More than 800 undocumented migrants have been arrested across South Africa in the past three weeks under “Operation Fiela”, a series of raids launched after last month's violence which was centred on KwaZulu-Natal.

But the Lawyers for Human Rights (LHR) group filed a petition in court on Tuesday seeking legal access to detainees arrested last week, and asked the Home Affairs Ministry to halt their deportations which were due to start on Wednesday.

Wayne Ncube, coordinator of the migration detention unit at LHR, said Home Affairs officials had agreed to halt the deportation for two weeks to ensure that the 200 migrants arrested at a Methodist Church in the early hours of Friday morning had a chance to get legal representation.

“We settled on an order whereby we will get access to all the detainees who were arrested as part of Operation Fiela,” Ncube said. “A list will be compiled and handed over to us regarding every person who was arrested.”
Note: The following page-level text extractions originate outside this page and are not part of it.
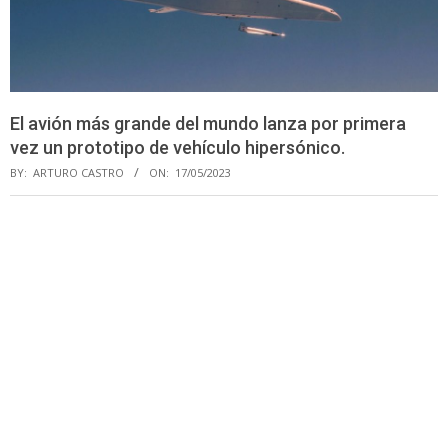
El avión más grande del mundo lanza por primera
vez un prototipo de vehículo hipersónico.
BY:
ARTURO CASTRO
ON:
17/05/2023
The violence, which ended after troops were sent to affected areas, flared up after Zulu King Goodwill Zwelithini said in remarks reported by local media that foreigners should leave South Africa.

Zwelithini has since said his comments were misinterpreted.

Unemployment, which economists say is much higher than the official rate of around 25 percent, has been blamed for periodic outbreaks of anti-immigrant violence along with widespread poverty and income disparities.

The government has denied that Operation Fiela is targeting foreign nationals. “We would like to categorically and emphatically state that these claims are far from the truth,” spokeswoman Phumla Williams said in a statement.

“This is an operation aimed at making our country safer to enable all people who live in our country to enjoy their freedoms in an environment that is free from crime.”

The People's Coalition Against Xenophobia has held two protests outside the Johannesburg Central Police Station to oppose the arrests and detention of foreign migrants.

“To equate crime to the presence of undocumented people in our society is not tackling xenophobia, it's legitimising xenophobia,” the group's coordinator Stephen Faulkner said. “It is saying to the general public, we have to tackle xenophobia by getting rid of illegal immigrants.”